While promises such as these are alluring and reassuring to prospective students, the “action” that follows these promises offers the West Chester University Foundation and its “affiliated” LLC, University Student Housing, profitability at the expense of affordability for students. Tragically, Bernotsky and others’ empty promises have coaxed countless people into coming to WCU under the false pretense that the university will ensure students’ basic needs will be met, such as affordable housing fit for humans, enabling us to focus and access whatever quality education may be offered. However, upon admission we quickly realize that this is not the case. Executive Vice President Bernatosky, if you cannot provide fair publicly owned housing to all of your students, is West Chester University truly accessible and affordable? 

These are our demands:

1. IMMEDIATE: Provide stipends that can be used to pay for off-campus housing by students who have been denied on-campus housing.

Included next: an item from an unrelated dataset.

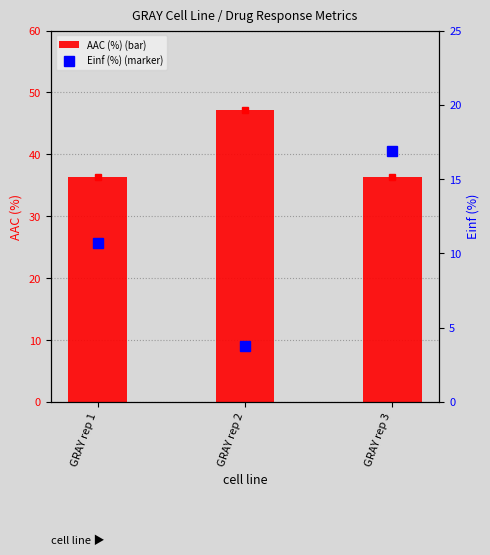

Where is Einf (%) nearest to the value 10?

GRAY rep 1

2. Make affordable housing options available for ALL students through traditional housing.

3. Develop new public dorm buildings or additions on existing WCU-owned buildings to accommodate the students.

4. Have WCU officials advocate and communicate the urgency for the provision of additional student housing options to the state and borough legislature.

5. Reverse USH-owned housing facilities back to WCU-owned facilities.

We look forward to a prompt reply from your office outlining precisely how and exactly when these demands will be addressed. Fair Housing For All.

Written by West Chester University’s Students for Socialism and Liberation Club and Fair Housing for All 

2 thoughts on “Housing Crisis Open Letter”
  1. 1) The university isn’t going to give you a stipend for housing. You want them to pay for your housing for all four years you’re here at school and that’s not going to happen. And who’s to say what amount is fair and if it would be the same for everyone. I don’t see this ever happening.
    2) The sad truth is that ALL students can’t fit in traditional housing. There simply aren’t enough bed spaces. They could build more dorms but where is the room? You want to get rid of another parking lot? Or should we buy off the homes and land space from off-campus houses near by? There is not enough room to add another building. Secondly it wouldn’t be built quick enough to solve this crisis. It’s going to take faster than a summer and then people like yourselves will complain about all the noise and construction on campus. If more buildings were constructed, the price of traditional housing would likely go up as well to cover the funds of having another building erected. Lastly on this point, what may be affordable housing for you may not be affordable for someone else. You need to be more specific? How low do you want the costs to go down? Who’s to say it’s affordable then?
    3) See point number two.
    Additionally, I’ve heard the argument to make the Wane building into a dorm building. It is an office space now and has been for years. There are doctors and psychiatrists and other offices and staffs there. The offices don’t have two rooms a piece with a bathroom like a dorm room. And where is everyone working there supposed to go?
    4) That’s fine and dandy and all but the state doesn’t really care about one college. It has enough housing legally and until all the students are ready to really make noise and are prepared with answers on how to get it done reasonably, the state won’t even hear you.
    5) This is just not going to happen. USH is a non-for-profit organization and isn’t looking to sell right now. Maybe in the future? But the school most likely won’t give them any reason to sell if they’re not willing to put down the money (and if they did the housing cost would go up. Why would the cost on a new housing unit go down?)

  2. If this is accurate and true and all that, it gives me great pause as a father of an incoming freshman fall 2023. I was looking forward to them spending time living on campus and being somewhat close to classes and extracurricular activities. WCU is only college my child applied to because they loved it from afar, but now I wonder if I gave them good advice to go for it. WCU, sounds and looks like you need to really fix the problem NOW, not 36(at best) months from now. Get on it!